Frank Lampard has urged Premier League clubs to ‘have a heart’ and help save Football League sides amid the financial implications of the coronavirus pandemic.
The impact of the pandemic and continued absence of supporters is being felt right across the sport, but nowhere more so than the lower leagues who remain without a vital source of income as fixtures continue to be played behind-closed-doors.
Sporting authorities have approached the government warning of the disastrous consequences potentially awaiting without financial aid, though the Telegraph are reporting that elite level football will not receive support given the riches at the highest level of the game.
The government believes that the Premier League – the richest division in world football – should be responsible for providing aid to clubs further down the footballing pyramid, with spending between top-flight sides remaining high and the vast majority of broadcast income still intact.
Several Premier League clubs – including Chelsea, Aston Villa, Leeds and Wolves – have broken their transfer-records already this summer and there will be an expectation that the country’s leading clubs do their part amid the crisis, the EFL having suggested they need a figure of £200m to cover for the lack of crowds.
Chelsea boss Lampard – whose side paid for Covid-19 tests for tonight’s Carabao Cup opponents Barnsley – agrees that top-flight sides must do their part and has backed Premier League clubs to bring support to the EFL in these unprecedented times.
“I do think clubs in the Premier League and the Premier League themselves have a heart,” Lampard said at a press conference.

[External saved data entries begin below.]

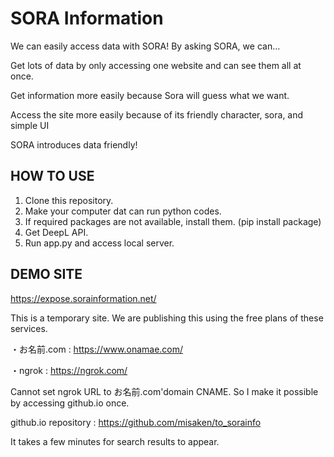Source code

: # SORA Information
We can easily access data with SORA!
By asking SORA, we can…

Get lots of data by only accessing one website 
and can see them all at once.

Get information more easily because Sora will 
guess what we want.

Access the site more easily because of its 
friendly character, sora, and simple UI

SORA introduces data friendly!

## HOW TO USE 
1. Clone this repository.
2. Make your computer dat can run python codes.
3. If required packages are not available, install them. (pip install package)
4. Get DeepL API.
5. Run app.py and access local server.

## DEMO SITE
https://expose.sorainformation.net/


This is a temporary site.
We are publishing this using the free plans of these services.

・お名前.com : https://www.onamae.com/

・ngrok : https://ngrok.com/

Cannot set ngrok URL to お名前.com'domain CNAME.
So I make it possible by accessing github.io once.

github.io repository : https://github.com/misaken/to_sorainfo

It takes a few minutes for search results to appear.
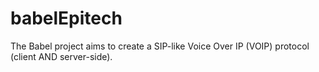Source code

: babelEpitech
============

The Babel project aims to create a SIP-like Voice Over IP (VOIP) protocol (client AND server-side).
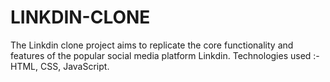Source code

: # LINKDIN-CLONE
The Linkdin clone project aims to replicate the core functionality and features of the popular social media platform Linkdin.  Technologies used :- HTML, CSS, JavaScript.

“They understand that and I’m sure as we move forward they will be making positive moves on that front.
“In football, if you are talking about how Premier League clubs can help those lower down in the leagues, we have paid for the tests for Barnsley. It’s a sign of a club in the Premier League doing the right thing.
“I think it’s important that the Premier League as a collective looks at supporting the EFL, the leagues below and grassroots football absolutely, of course. Because that’s the base of why we’re all here.
“We all started – well I did and (a lot) of the young players started in Sunday league football.
“I’ve managed in the Championship so I know the difficulties because I was very close with Mel Morris and I understand a lot of the difficulties a lot of the clubs are having.”